E se quello dell’Enea è uno studio abbastanza datato, studi più recenti confermano tale trend, indicando come il varo di politiche adeguate possa permettere di raggiungere traguardi importanti in termini di sostenibilità energetica (studio redatto dall’Istituto di ricerca ambientale Ce Delf e ripreso da Greenpeace per il rapporto Potential for citizen-produced electricity in the EU pubblicato nel settembre 2016). Secondo tale studio nel 2050 due italiani su cinque potrebbe contribuire alla produzione di energia, arrivando così a produrre il 34% del totale dell’elettricità grazie a fonti rinnovabili distribuite.

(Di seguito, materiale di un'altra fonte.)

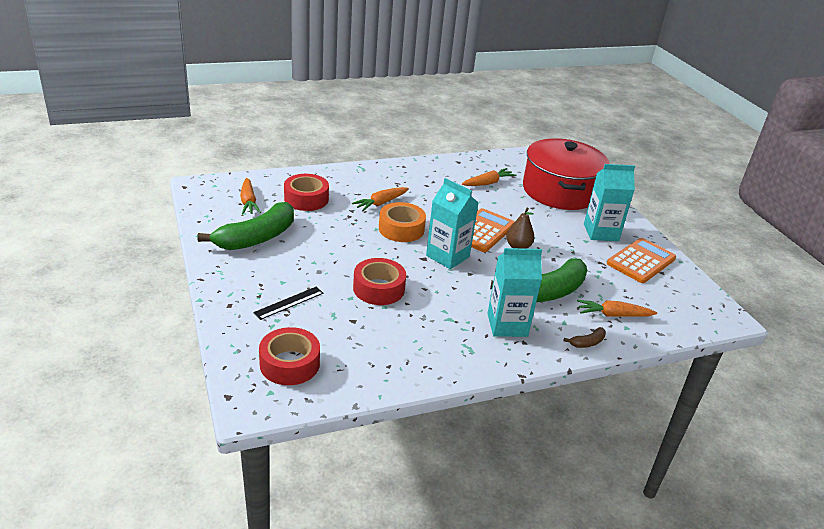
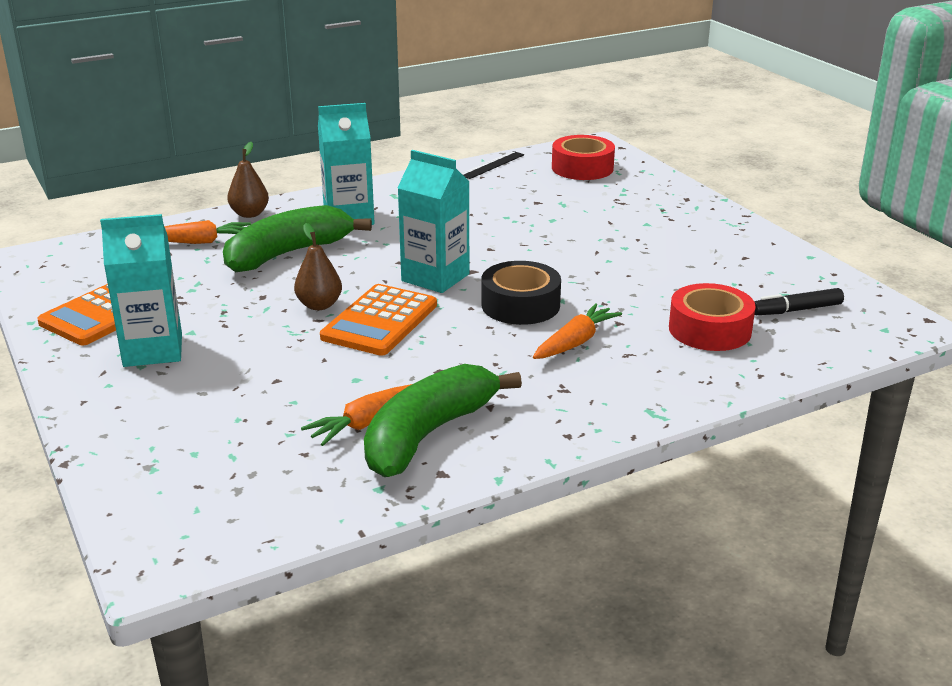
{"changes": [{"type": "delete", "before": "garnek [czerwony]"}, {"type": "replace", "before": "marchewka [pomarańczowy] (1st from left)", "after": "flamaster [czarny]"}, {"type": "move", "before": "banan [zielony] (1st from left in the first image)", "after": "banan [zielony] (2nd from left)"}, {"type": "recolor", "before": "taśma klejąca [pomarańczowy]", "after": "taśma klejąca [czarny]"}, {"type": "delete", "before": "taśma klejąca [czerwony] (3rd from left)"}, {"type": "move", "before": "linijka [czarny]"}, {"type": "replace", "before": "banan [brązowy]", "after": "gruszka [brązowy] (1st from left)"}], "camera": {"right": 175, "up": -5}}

In particolare il 37% dell’autoproduzione potrebbe provenire da impianti domestici, il 25% da piccole e medie imprese, e l’1% dall’apporto degli enti pubblici.
Le istituzioni sono in definitiva chiamate ad impegnarsi maggiormente, facilitando l’autoproduzione e l’autoconsumo ed incentivando la crescita dei cosiddetti energy citizens, e questo per avviare un processo di transizione ecologica che potrebbe fare diventare l’Italia nel medio periodo 100% rinnovabile, utilizzando ad esempio le Isole Italiane per progetti pilota da implementare poi in tutto il Paese.
Progetti che necessariamente richiedono di bloccare la realizzazione di nuove centrali da fonti fossili (es. la nuova centrale in progetto a Favignana vicino Cala Azzurra e Cala Blu Marino), di approvare piani per far diventare le isole 100% rinnovabili.
Una transizione energetica verso 100% rinnovabili che può essere messa in atto anche per tutto il territorio nazionale con un mix di parchi solari, eolico terrestre, pannelli solari su abitazioni private e su edifici pubblici, idroelettrico, energia del moto ondoso, eolico in mare ed energia geotermica che consentirebbe all’Italia di raggiungere questo obiettivo.
In conclusione, per far fronte alla sfida del cambiamento climatico l’Italia ha bisogno di un nuovo ed ambizioso piano energetico, orientato alla programmazione a tappe serrate dell’abbandono delle fonti fossili. Questo comporta la rinuncia immediata a nuovi progetti estrattivi in terra e in mare.
E le soluzioni esistono… quello che manca è la volontà politica ed è su questa che l’azione dei cittadini può essere determinante, sia in termini di pressione e controllo sociale sia di azioni legali e questo appellandosi ai diritti fondamentali riconosciuti dalla Costituzione.
Perché i cittadini possono modificare decisioni e cambiare le sorti del mondo intero rivendicando la tutela di beni giuridici rilevanti come la protezione dell’ambiente, della vita, della salute e il rispetto dei diritti delle generazioni future.